Em Damasco, há dezenas ou mesmo
centenas de milhares de cristãos. Eles vivem nesta região há séculos,
provavelmente desde a época de Cristo. Na cidade velha, há o bairro de Bab
Touma, ou Portão Tomás, em homenagem a São Tomás. Nesta área, e em toda
Damasco, cristãos circulam livremente com seus amigos muçulmanos alauítas,
sunitas, drusos e ateus.
Damasco, quando os EUA invadiram
o Iraque, recebeu centenas de milhares de refugiados cristãos iraquianos. Eles
não tinham para onde ir. Ninguém se importava ou sequer sabia que tinha
cristãos no Iraque. Mas a Síria os recebeu e deu saúde e educação gratuita, além
de direito ao trabalho, sem nenhuma ajuda externa. Já pensou se o mundo fosse
assim com os sírios?
Os bares e restaurantes de
Damasco servem álcool. Afinal, quantos países do mundo podem dizer que possuem
uma bebida nacional do calibre do Arak? Os clubes, que lembram os brasileiros e
tem quadras de tênis, piscina e campo de futebol, reúnem a classe média local
para pegar um bronze no verão. A capital síria, inclusive agora, tem altas
baladas e a paquera rola solta. Parece muito o interior paulista ou mesmo São
Paulo e Belo Horizonte. Muitas mulheres não se cobrem. Algumas usam véu. Qual o
problema? De burqa, é raro. Há uma chance maior de ver uma mulher de burqa em
Londres.

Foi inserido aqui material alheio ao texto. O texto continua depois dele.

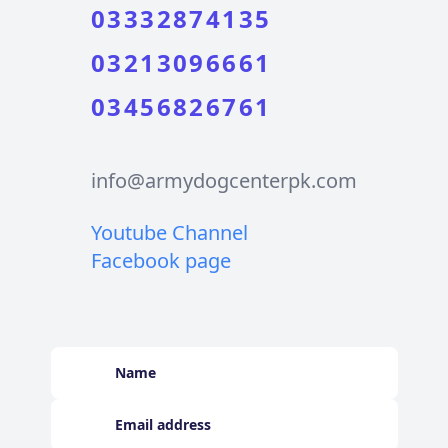
03332874135
03213096661
03456826761
info@armydogcenterpk.com
Youtube Channel
Facebook page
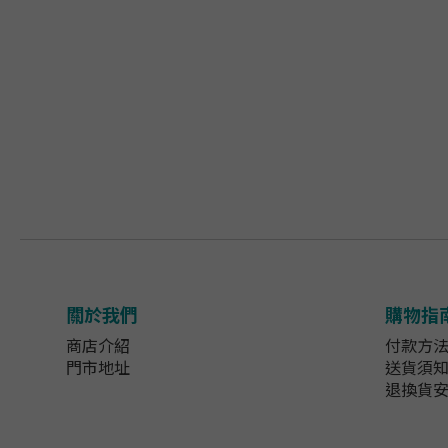
關於我們
購物指
商店介紹
付款方
門市地址
送貨須
退換貨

Honestamente, nunca vi em Damasco.
Os táxis são amarelos e o taxímetro funciona, diferentemente do Cairo ou de Beirute. O
trânsito é relativamente decente. A estrada que liga a fronteira do Líbano a
Damasco tem pista dupla, asfalto novo e posto de gasolina que lembra o Graal.

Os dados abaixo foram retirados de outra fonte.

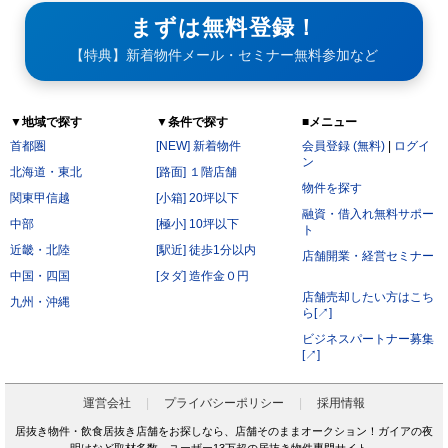
まずは無料登録！
【特典】新着物件メール・セミナー無料参加など
▼地域で探す
▼条件で探す
■メニュー
首都圏
[NEW] 新着物件
会員登録 (無料)
|
ログイ
ン
北海道・東北
[路面] １階店舗
物件を探す
関東甲信越
[小箱] 20坪以下
融資・借入れ無料サポー
中部
[極小] 10坪以下
ト
近畿・北陸
[駅近] 徒歩1分以内
店舗開業・経営セミナー
中国・四国
[タダ] 造作金０円
店舗売却したい方はこち
九州・沖縄
ら[↗]
ビジネスパートナー募集
[↗]
運営会社
プライバシーポリシー
採用情報
居抜き物件・飲食居抜き店舗をお探しなら、店舗そのままオークション！ガイアの夜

Até parece a Castelo Branco.
Aos domingos, uma das marcas de
Damasco são os sinos das igrejas. É um cenário mágico, dentro da cidade velha.
Tem missa em aramaico, algo raro em muitos países. E alguns fiéis são fluentes
em aramaico, diferentemente de muitos líderes de igrejas ao redor do mundo que
não sabem falar a língua de Cristo. Não muito longe dali, está a esplendorosa
mesquita dos Omíadas. Dentro, a tumba de São João Batista. E sim, cristãos
podem entrar, visitar e tirar fotos. Depois, vale tomar um sorvete no Bakdash
dentro do Suq al Hamidiya. Pelas ruas, aquele cheiro gostoso de narguilé e
muita gente jogando gamão enquanto toma chá ou café.
E tem a comida síria, similar à
libanesa e que nós conhecemos tão bem no Brasil. Kibe, esfiha, kafta, charuto
de folha de uva, hummus, coalhada seca. Dá vontade de comer depois de escrever
este texto.
Tem também shopping em Damasco.
Um ao lado do outro. São dois sócios que brigaram. E cinemas modernos, que
passam filmes ocidentais. Em um deles, dá para comer comida japonesa enquanto
vê o filme. A Universidade de Damasco é parecida com as brasileiras. Os
estudantes também. Tire uma foto e parecerá a UFRJ.
Muitos sírios, especialmente os
da elite, se consideram ocidentais. Lembra um pouco nós brasileiros, que também
nos consideramos ocidentais, embora o Ocidente não nos considere.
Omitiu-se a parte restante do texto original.